* [THE INPUT]:

※ ※ ※

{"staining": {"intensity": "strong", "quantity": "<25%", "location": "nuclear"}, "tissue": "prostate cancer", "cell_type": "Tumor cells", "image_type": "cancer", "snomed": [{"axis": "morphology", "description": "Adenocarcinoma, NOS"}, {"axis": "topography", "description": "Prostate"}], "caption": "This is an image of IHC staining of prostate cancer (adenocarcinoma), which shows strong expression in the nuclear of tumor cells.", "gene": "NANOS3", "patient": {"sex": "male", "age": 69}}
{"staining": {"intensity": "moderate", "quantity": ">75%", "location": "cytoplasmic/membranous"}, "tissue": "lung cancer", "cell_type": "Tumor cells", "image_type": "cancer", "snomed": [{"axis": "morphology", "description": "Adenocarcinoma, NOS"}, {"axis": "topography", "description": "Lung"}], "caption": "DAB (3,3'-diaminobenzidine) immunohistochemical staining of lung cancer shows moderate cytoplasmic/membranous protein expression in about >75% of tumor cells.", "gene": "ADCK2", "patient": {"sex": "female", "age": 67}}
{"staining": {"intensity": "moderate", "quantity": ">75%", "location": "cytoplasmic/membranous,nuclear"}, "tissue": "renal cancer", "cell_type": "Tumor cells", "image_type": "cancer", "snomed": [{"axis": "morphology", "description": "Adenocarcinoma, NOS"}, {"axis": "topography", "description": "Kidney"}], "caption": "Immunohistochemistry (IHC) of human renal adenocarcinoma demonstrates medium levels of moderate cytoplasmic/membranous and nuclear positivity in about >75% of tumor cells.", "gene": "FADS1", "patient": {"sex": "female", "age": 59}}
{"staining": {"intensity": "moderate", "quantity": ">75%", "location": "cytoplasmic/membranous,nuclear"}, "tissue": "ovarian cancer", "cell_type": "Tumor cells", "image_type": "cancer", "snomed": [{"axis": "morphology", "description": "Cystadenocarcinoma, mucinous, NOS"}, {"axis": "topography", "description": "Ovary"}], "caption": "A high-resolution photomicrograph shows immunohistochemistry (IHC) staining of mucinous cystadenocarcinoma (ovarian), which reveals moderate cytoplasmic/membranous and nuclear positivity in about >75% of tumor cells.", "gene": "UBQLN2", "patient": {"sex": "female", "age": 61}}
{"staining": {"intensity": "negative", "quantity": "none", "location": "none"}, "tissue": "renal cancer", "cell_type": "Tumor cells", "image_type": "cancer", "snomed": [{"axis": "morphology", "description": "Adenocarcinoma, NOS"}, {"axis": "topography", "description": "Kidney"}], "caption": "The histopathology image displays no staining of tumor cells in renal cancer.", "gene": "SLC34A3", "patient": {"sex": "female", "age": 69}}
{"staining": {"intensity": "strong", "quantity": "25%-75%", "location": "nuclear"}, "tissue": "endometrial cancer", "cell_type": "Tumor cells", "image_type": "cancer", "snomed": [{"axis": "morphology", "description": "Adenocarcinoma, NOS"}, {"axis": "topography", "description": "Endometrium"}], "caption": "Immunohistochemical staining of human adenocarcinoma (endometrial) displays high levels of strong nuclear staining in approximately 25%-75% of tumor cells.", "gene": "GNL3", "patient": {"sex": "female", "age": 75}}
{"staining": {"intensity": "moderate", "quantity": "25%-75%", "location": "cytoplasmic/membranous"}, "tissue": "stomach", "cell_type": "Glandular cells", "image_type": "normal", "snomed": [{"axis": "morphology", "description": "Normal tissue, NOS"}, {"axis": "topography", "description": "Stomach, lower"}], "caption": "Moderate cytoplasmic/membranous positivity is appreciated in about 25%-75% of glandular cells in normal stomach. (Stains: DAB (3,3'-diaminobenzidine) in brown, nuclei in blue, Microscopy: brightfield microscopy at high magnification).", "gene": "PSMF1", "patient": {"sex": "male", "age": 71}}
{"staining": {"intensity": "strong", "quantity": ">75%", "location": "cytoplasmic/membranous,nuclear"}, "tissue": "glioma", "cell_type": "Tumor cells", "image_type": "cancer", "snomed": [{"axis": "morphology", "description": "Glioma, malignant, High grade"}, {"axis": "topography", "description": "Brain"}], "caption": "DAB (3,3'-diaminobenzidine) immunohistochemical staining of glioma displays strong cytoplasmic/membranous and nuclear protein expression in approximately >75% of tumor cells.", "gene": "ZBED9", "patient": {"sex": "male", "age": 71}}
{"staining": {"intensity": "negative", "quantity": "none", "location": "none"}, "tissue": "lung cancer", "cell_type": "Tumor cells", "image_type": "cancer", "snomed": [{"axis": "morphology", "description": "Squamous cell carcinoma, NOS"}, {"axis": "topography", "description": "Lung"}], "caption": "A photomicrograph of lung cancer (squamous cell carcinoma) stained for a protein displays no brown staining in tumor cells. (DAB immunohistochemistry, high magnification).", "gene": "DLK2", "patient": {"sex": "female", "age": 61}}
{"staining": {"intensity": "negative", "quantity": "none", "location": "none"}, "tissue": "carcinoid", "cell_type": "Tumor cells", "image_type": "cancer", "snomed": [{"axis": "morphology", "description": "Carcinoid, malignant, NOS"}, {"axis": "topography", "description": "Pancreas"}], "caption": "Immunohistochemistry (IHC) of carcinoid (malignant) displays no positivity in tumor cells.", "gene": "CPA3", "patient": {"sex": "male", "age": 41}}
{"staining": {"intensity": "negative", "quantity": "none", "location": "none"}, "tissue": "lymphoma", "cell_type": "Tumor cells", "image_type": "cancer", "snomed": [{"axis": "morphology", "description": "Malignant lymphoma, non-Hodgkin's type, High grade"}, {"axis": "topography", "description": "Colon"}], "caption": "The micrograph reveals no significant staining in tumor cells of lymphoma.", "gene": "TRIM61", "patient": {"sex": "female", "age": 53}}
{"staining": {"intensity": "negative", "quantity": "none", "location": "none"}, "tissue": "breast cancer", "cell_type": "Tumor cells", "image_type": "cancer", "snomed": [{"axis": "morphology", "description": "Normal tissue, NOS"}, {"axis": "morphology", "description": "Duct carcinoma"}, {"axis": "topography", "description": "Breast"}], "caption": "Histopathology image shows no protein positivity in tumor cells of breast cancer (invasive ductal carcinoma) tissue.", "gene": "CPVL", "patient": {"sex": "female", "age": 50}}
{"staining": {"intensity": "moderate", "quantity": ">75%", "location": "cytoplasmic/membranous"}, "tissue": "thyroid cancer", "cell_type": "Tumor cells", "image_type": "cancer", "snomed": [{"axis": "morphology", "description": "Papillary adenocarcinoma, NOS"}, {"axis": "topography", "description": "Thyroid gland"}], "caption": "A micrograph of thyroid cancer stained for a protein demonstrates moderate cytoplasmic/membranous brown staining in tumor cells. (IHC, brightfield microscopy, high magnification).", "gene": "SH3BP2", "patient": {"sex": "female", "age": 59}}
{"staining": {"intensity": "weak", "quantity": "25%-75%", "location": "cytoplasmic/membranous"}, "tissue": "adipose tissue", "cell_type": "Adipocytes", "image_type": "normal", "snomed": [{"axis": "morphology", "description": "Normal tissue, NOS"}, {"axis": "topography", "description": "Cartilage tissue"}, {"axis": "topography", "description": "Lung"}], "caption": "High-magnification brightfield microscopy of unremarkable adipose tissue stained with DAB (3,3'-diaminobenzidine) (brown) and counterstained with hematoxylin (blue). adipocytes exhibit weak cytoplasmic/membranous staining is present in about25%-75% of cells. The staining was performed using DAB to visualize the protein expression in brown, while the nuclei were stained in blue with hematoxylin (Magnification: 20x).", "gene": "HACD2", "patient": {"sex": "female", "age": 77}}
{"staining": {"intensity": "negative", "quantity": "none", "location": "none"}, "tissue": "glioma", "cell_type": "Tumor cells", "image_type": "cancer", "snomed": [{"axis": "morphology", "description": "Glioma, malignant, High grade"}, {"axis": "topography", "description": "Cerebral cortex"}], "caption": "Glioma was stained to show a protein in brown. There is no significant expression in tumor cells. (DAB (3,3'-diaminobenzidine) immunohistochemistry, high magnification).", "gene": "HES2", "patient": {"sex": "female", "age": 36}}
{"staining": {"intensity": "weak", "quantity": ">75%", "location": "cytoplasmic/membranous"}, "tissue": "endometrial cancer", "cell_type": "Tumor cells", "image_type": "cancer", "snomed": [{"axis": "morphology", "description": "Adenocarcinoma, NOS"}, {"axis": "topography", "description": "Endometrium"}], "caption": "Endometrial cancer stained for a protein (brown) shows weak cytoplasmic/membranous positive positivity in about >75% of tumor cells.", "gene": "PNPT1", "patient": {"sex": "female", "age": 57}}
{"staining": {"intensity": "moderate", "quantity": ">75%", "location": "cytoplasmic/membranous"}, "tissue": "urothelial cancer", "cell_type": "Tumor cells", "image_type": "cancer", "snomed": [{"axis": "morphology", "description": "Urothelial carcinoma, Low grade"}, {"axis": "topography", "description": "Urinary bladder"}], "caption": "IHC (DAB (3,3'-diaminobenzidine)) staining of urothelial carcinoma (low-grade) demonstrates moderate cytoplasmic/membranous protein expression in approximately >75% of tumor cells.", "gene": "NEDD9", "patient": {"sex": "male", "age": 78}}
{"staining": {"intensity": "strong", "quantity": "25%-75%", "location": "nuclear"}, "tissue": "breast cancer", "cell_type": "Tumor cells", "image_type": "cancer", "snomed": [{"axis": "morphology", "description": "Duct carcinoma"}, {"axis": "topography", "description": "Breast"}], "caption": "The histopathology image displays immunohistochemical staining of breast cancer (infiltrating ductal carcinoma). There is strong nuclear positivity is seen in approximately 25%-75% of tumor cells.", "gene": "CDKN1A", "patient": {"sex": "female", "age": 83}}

※ ※ ※

* [YOUR GOAL]: Lines from the one containing "(DAB (3,3'-diaminobenzidine)) staining" through the end of the entries above must be copied exactly; include both ends and no other lines.

* [YOUR RESPONSE]:
{"staining": {"intensity": "moderate", "quantity": ">75%", "location": "cytoplasmic/membranous"}, "tissue": "urothelial cancer", "cell_type": "Tumor cells", "image_type": "cancer", "snomed": [{"axis": "morphology", "description": "Urothelial carcinoma, Low grade"}, {"axis": "topography", "description": "Urinary bladder"}], "caption": "IHC (DAB (3,3'-diaminobenzidine)) staining of urothelial carcinoma (low-grade) demonstrates moderate cytoplasmic/membranous protein expression in approximately >75% of tumor cells.", "gene": "NEDD9", "patient": {"sex": "male", "age": 78}}
{"staining": {"intensity": "strong", "quantity": "25%-75%", "location": "nuclear"}, "tissue": "breast cancer", "cell_type": "Tumor cells", "image_type": "cancer", "snomed": [{"axis": "morphology", "description": "Duct carcinoma"}, {"axis": "topography", "description": "Breast"}], "caption": "The histopathology image displays immunohistochemical staining of breast cancer (infiltrating ductal carcinoma). There is strong nuclear positivity is seen in approximately 25%-75% of tumor cells.", "gene": "CDKN1A", "patient": {"sex": "female", "age": 83}}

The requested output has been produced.